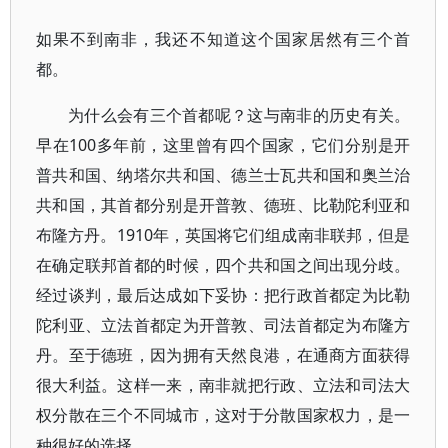
如果不到南非，我还不知道这个国家居然有三个首
都。
为什么会有三个首都呢？这与南非的历史有关。
早在100多年前，这里曾有四个国家，它们分别是开
普共和国、纳塔尔共和国、德兰士瓦共和国和奥兰治
共和国，其首都分别是开普敦、德班、比勒陀利亚和
布隆方丹。1910年，英国将它们组成南非联邦，但是
在确定联邦首都的时候，四个共和国之间出现分歧。
经过谈判，最后达成如下妥协：把行政首都定为比勒
陀利亚、立法首都定为开普敦、司法首都定为布隆方
丹。至于德班，因为拥有天然良港，在通商方面获得
很大利益。这样一来，南非就把行政、立法和司法大
权分散在三个不同城市，这对于分散国家权力，是一
种很好的选择。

- **Exercise**: What you hand back should match the entries above exactly, except that no picture appears.

- **Exercise output**:
如果不到南非，我还不知道这个国家居然有三个首
都。
为什么会有三个首都呢？这与南非的历史有关。
早在100多年前，这里曾有四个国家，它们分别是开
普共和国、纳塔尔共和国、德兰士瓦共和国和奥兰治
共和国，其首都分别是开普敦、德班、比勒陀利亚和
布隆方丹。1910年，英国将它们组成南非联邦，但是
在确定联邦首都的时候，四个共和国之间出现分歧。
经过谈判，最后达成如下妥协：把行政首都定为比勒
陀利亚、立法首都定为开普敦、司法首都定为布隆方
丹。至于德班，因为拥有天然良港，在通商方面获得
很大利益。这样一来，南非就把行政、立法和司法大
权分散在三个不同城市，这对于分散国家权力，是一
种很好的选择。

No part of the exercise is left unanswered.